No seu Facebook, apresenta-se como ator, artista, representante oficial da arte e cultura de São Caetano. Também como gari, coletor de lixo da sociedade na empresa Prefeitura de São Caetano e colhedor de tomates na empresa Zona Rural, além de entregador de pizza. Natural de Caruaru, cidade vizinha, mora em São Caetano desde garoto, sendo seguido por 658 amigos em sua principal página nas redes sociais, onde foca suas imagens em peças teatrais e nas ruas, divertindo amigos e fãs.

Jacky entrou na disputa influenciado por amigos e colegas de trabalho. A princípio, sua opção partidária era o PTB, partido do atual prefeito, derrotado pelo tucano Jadiel Braga, mas foi impedido de ingressar no partido dos seus sonhos por puro preconceito. “A direção local do PTB criou todos os tipos de dificuldades para o meu ingresso na legenda. Não fosse Felipe, um amigão que tenho aqui e que gosta de política, eu teria perdido o prazo de filiação. Foi graças a ele que me filiei no PSDB em cima da hora, faltando poucos dias do prazo exigido”, diz.

Para ele, a discriminação do PTB se deu pelo fato de ser gari. “Eu não tenho nenhuma dúvida disso”, afirmou. Mas o PSDB, especialmente o prefeito eleito, o recebeu de braços abertos. “As urnas deram o recado e baniram o preconceito”, ressalta o vereador, referindo-se à acachapante derrota sofrida pelo prefeito Doutor Neves.
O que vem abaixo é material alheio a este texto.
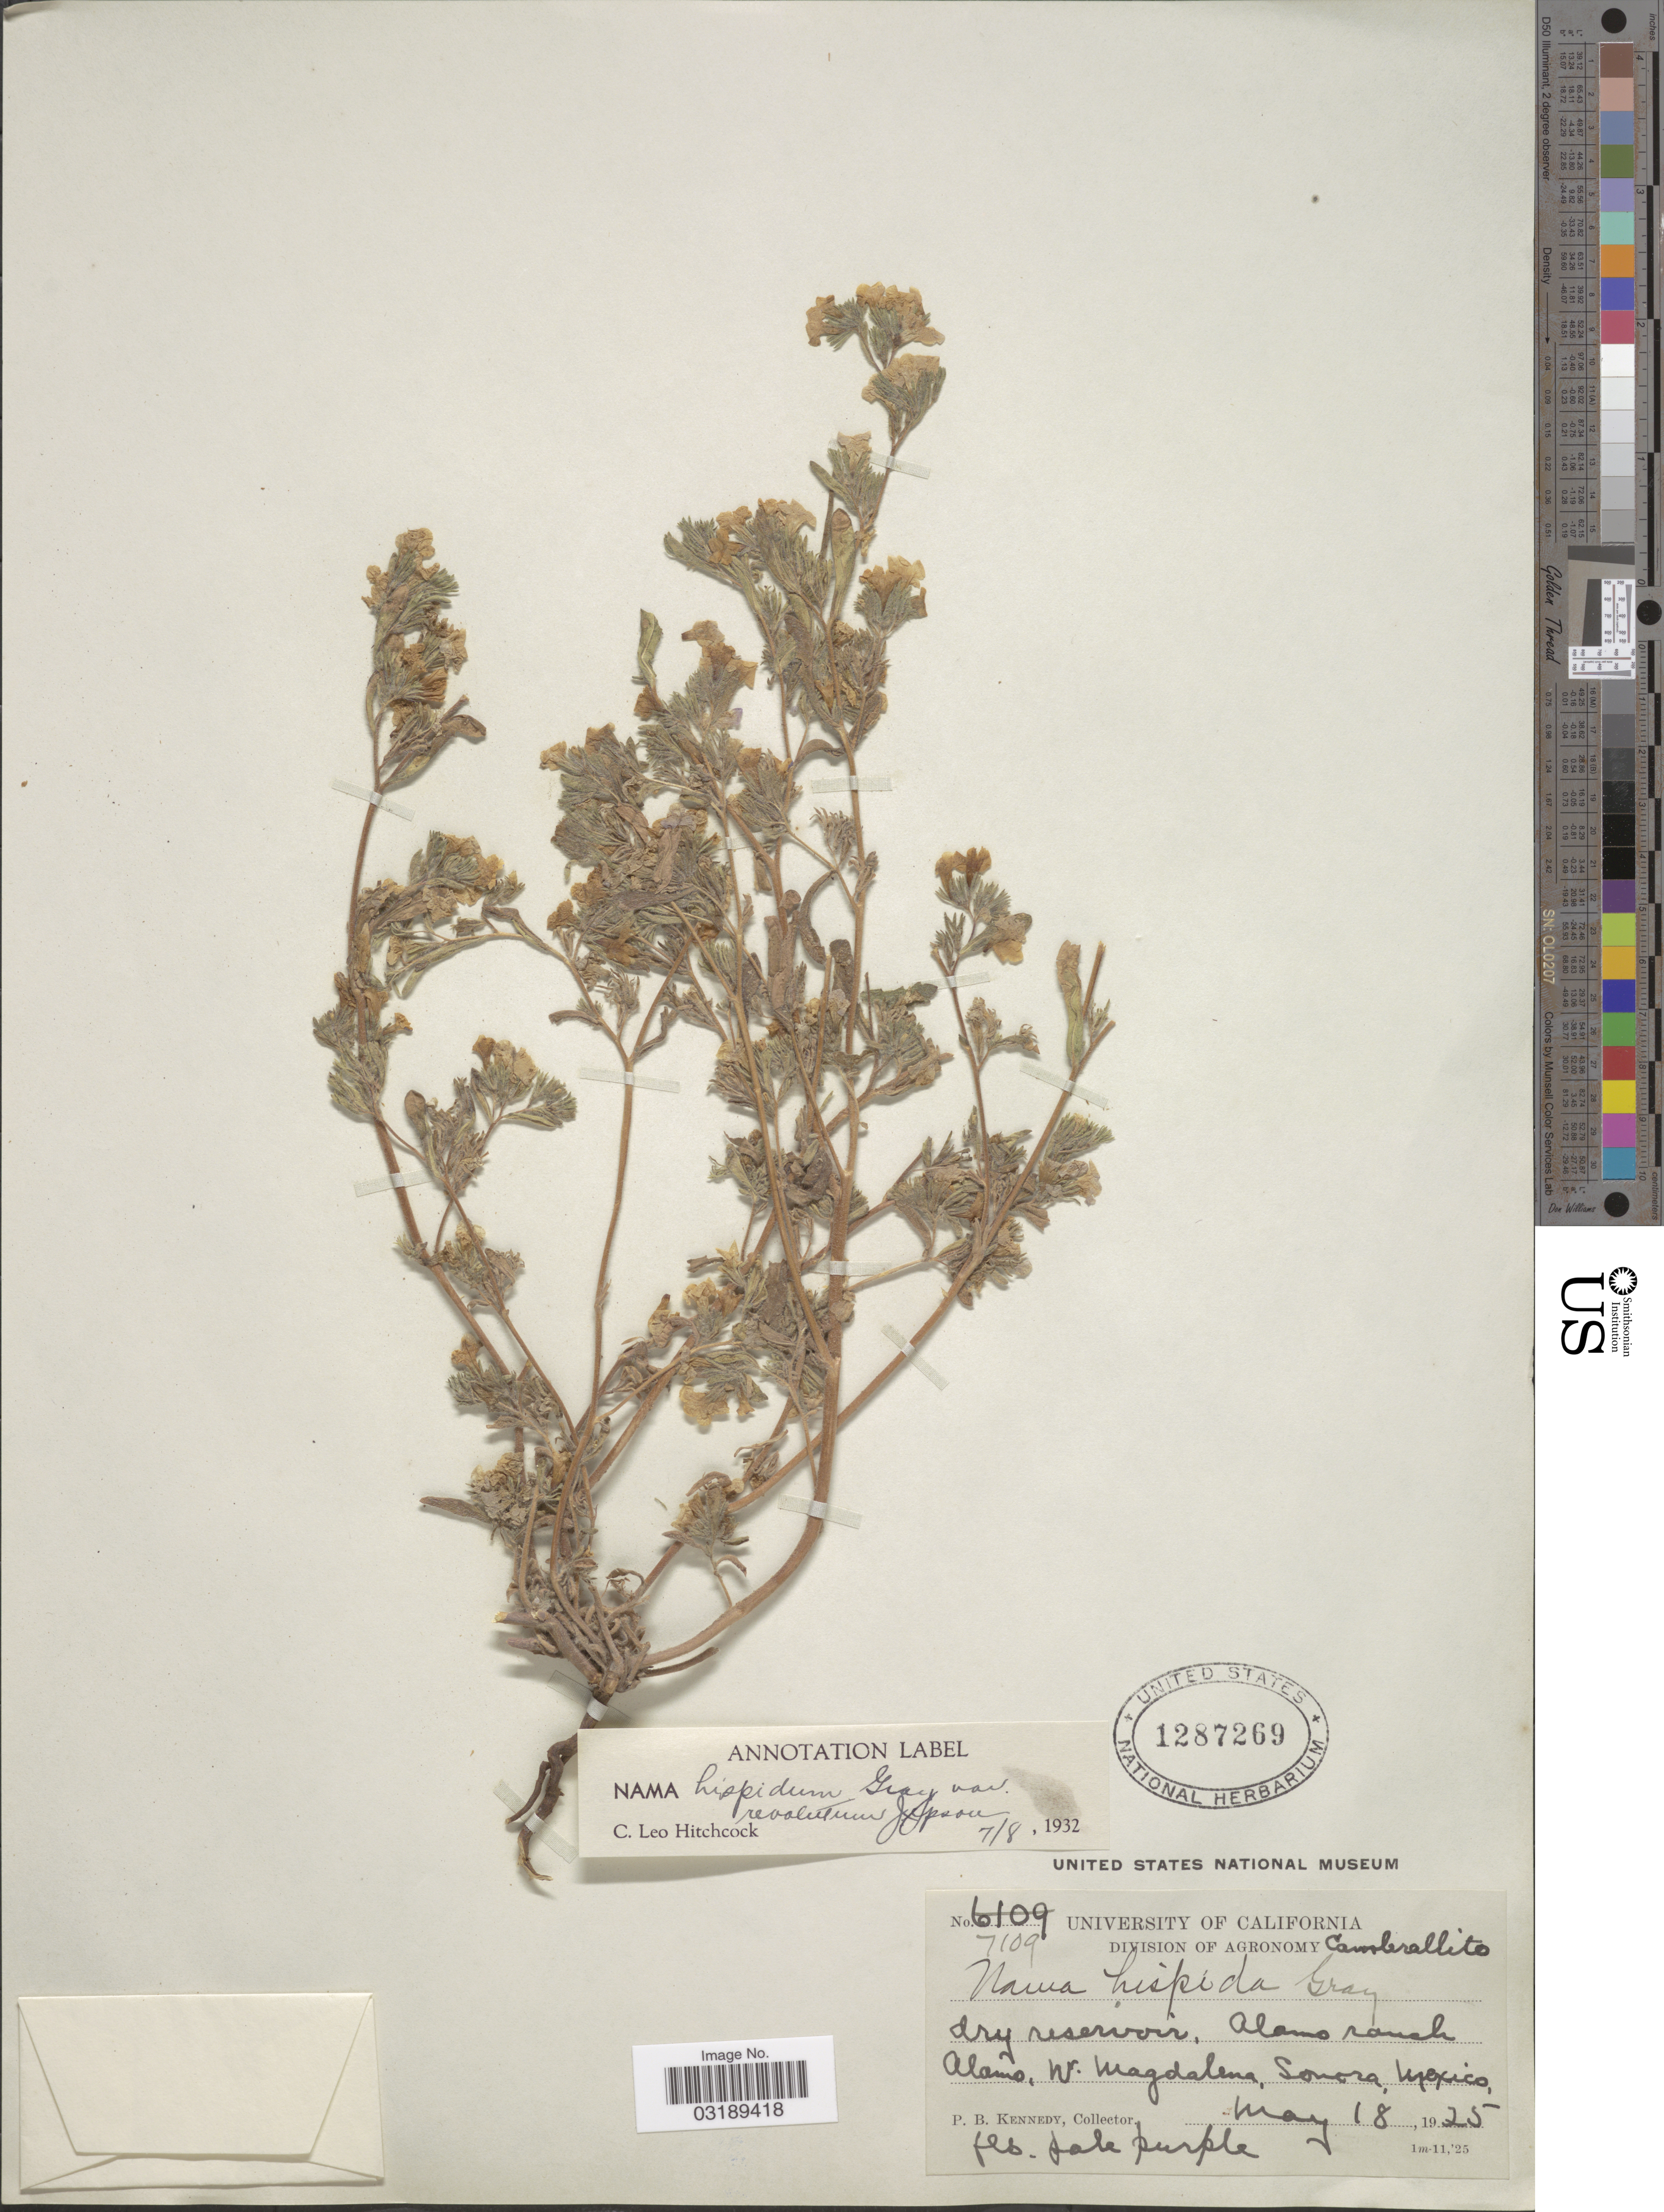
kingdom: Plantae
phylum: Tracheophyta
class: Magnoliopsida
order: Boraginales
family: Namaceae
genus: Nama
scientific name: Nama sp.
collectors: P. B. Kennedy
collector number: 7109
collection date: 1925-05-18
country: Mexico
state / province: Sonora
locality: Dry reservoir, Alamo ranch, Alamo, W. Magdalena, Sonora.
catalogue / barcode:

Abertas as urnas, Jadiel, que na eleição passada foi patrono da candidatura de Neves, teve 13.130 votos, 57,04% dos votos válidos, ante 9.071 votos (39,41%) do prefeito-adversário.

O plano de Deus

Como varredor de rua, a rotina de Jacky não era fácil. Cumpria dois expedientes, com intervalo de apenas uma hora para o almoço. Numa cidade em que o lixo não é incinerado, jogado num enorme descampado a céu aberto, ele passou a se familiarizar com a colônia dos catadores de lixo, que levam uma vida de cão, procurando material reciclável para venda. Na sexta-feira passada, acompanhei o vereador numa visita ao local, onde foi recebido com muita festa, verdadeiro pop star.
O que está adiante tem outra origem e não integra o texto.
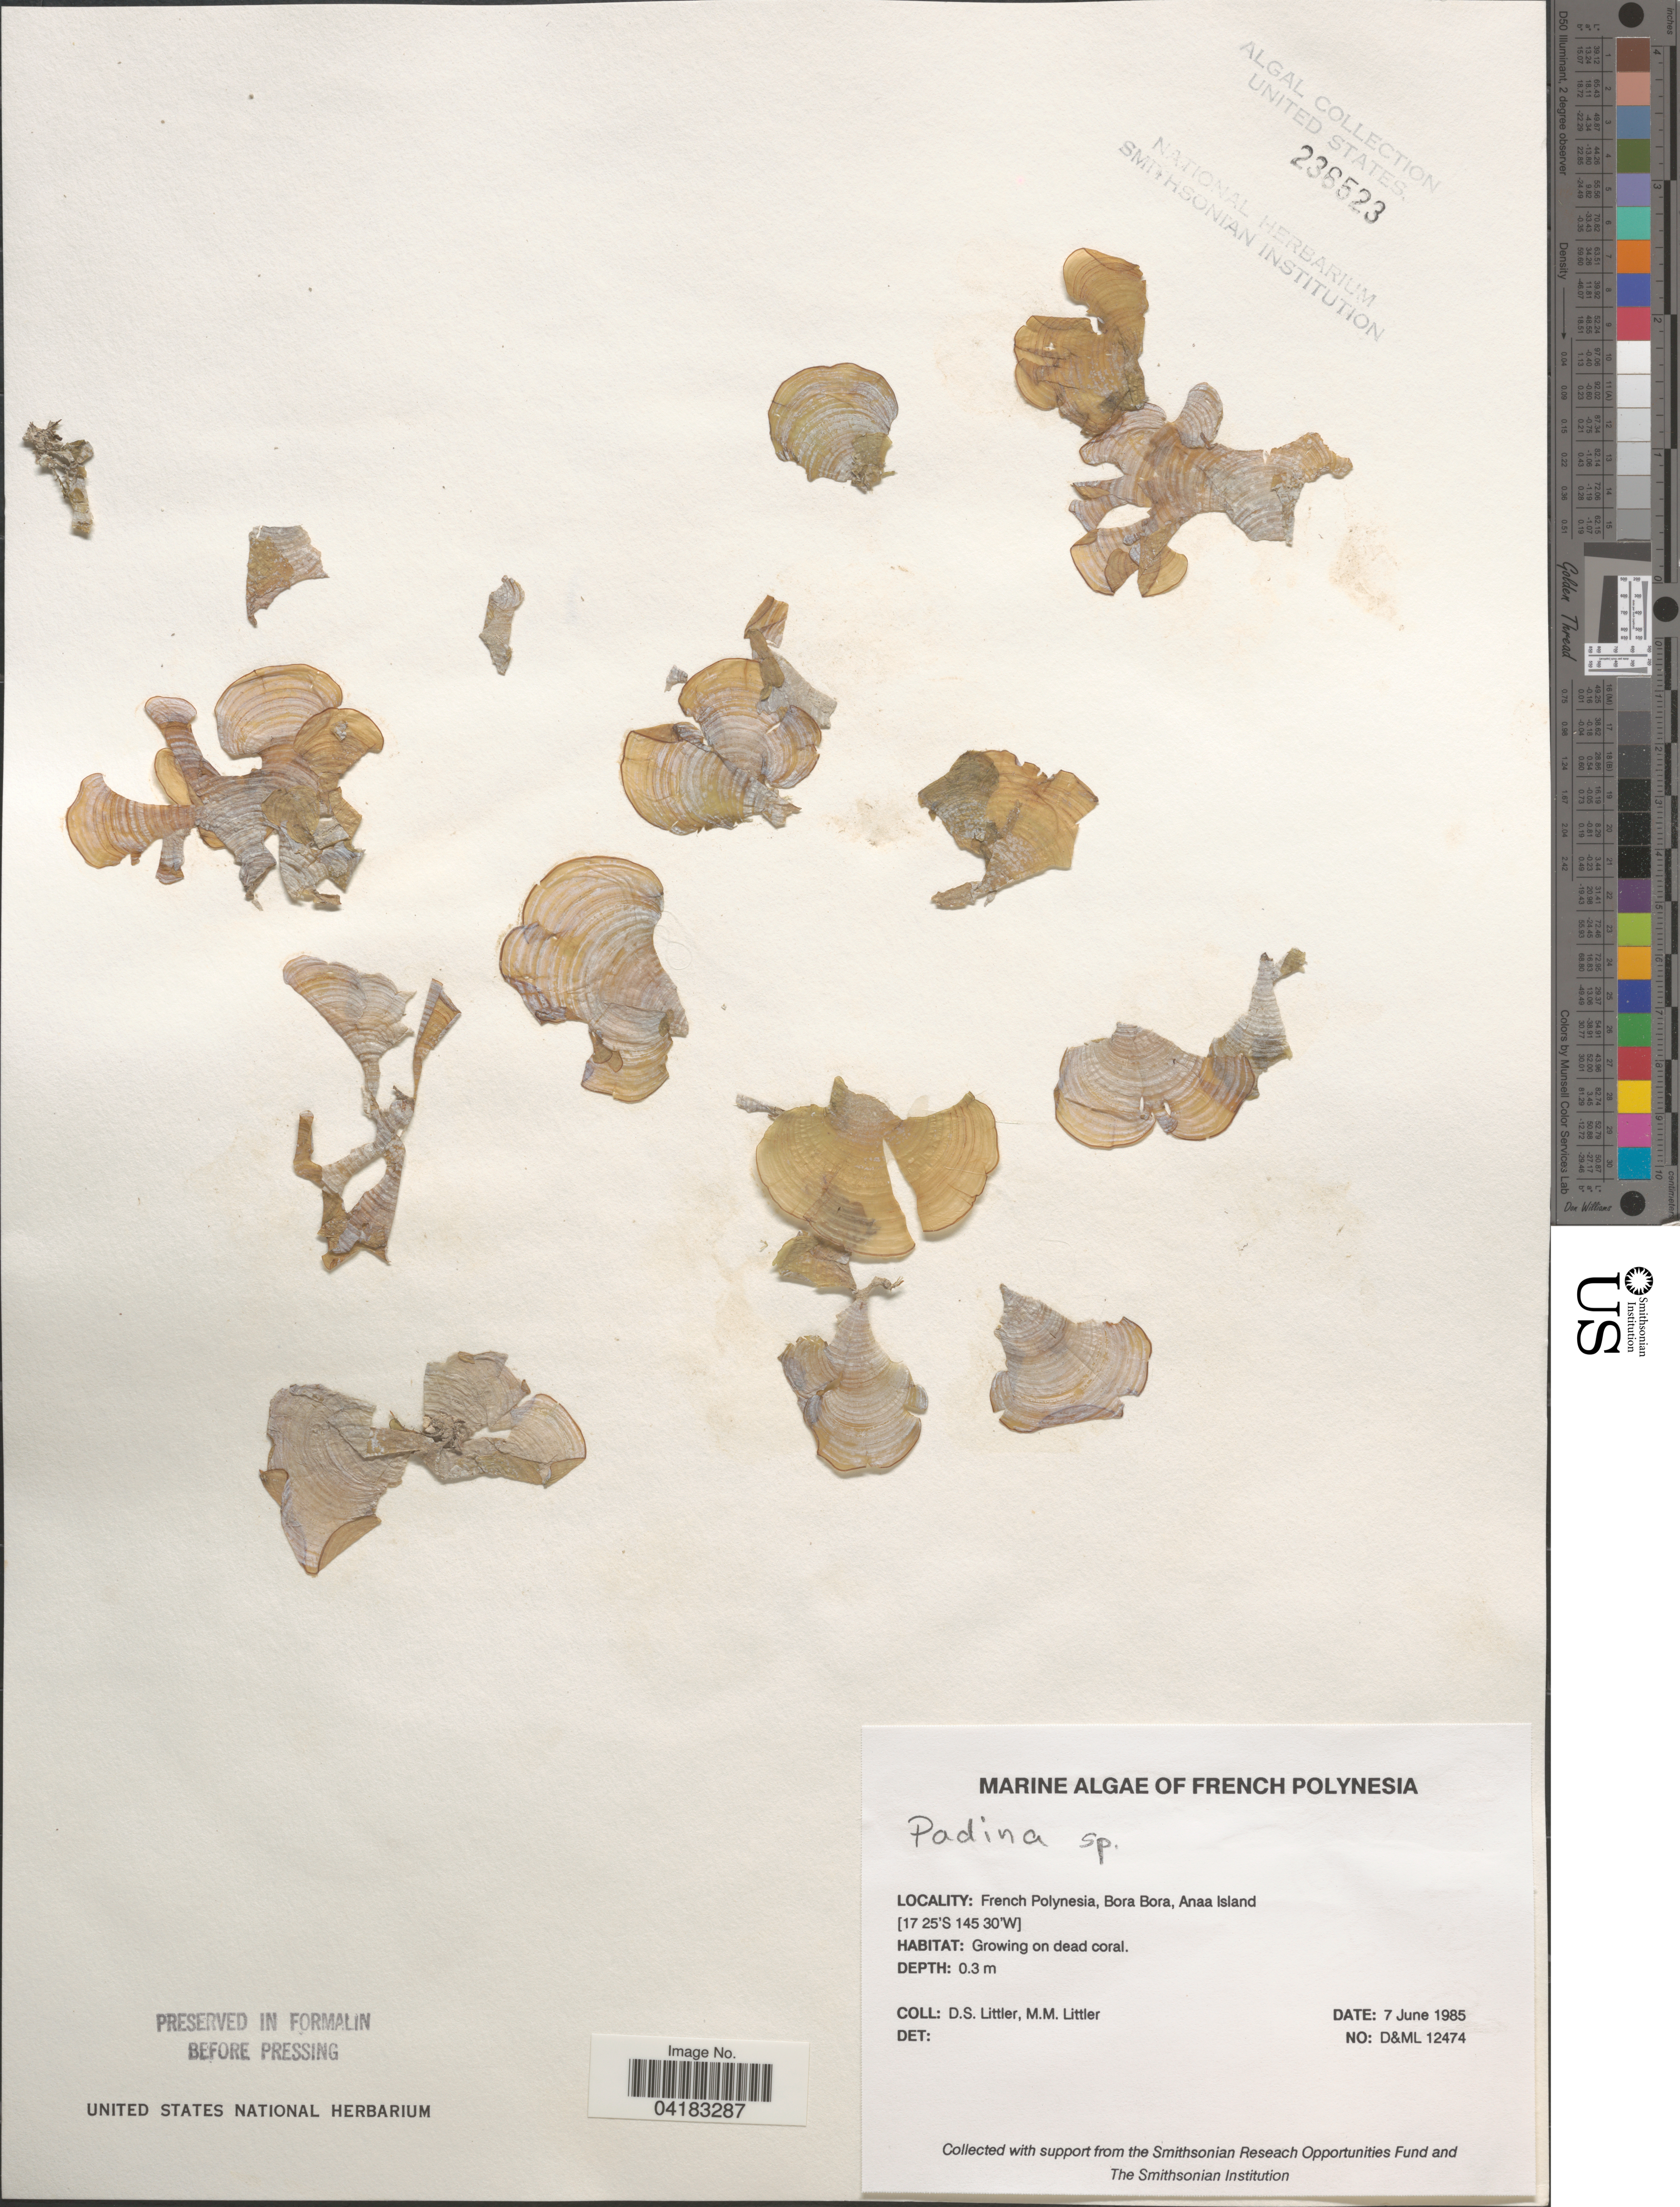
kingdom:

“Eu votei no Jacky para ele nos tirar desta vida de bicho. Ele sabe o que a gente passa aqui, porque despejou muito lixo neste local pra gente catar”, diz Geraldo Chaves, 27 anos, catador há dez anos, enquanto enfurnava a cara num amontoado de restos de comida jogado por uma caçamba do serviço de recolhimento de lixo da cidade, da empresa que o vereador eleito prestou serviços.

Entre abraços, fotos e gritos de guerra “É Jacky”, os catadores foram, aos poucos, revelando os segredos que levaram o amigo a ser o vereador mais votado do município. “Ele é um amor de pessoa, um ator sensacional, um pai de família exemplar, um amigo para todas as horas”, disse João Evangelista, um dos cabos eleitorais do gari-vereador.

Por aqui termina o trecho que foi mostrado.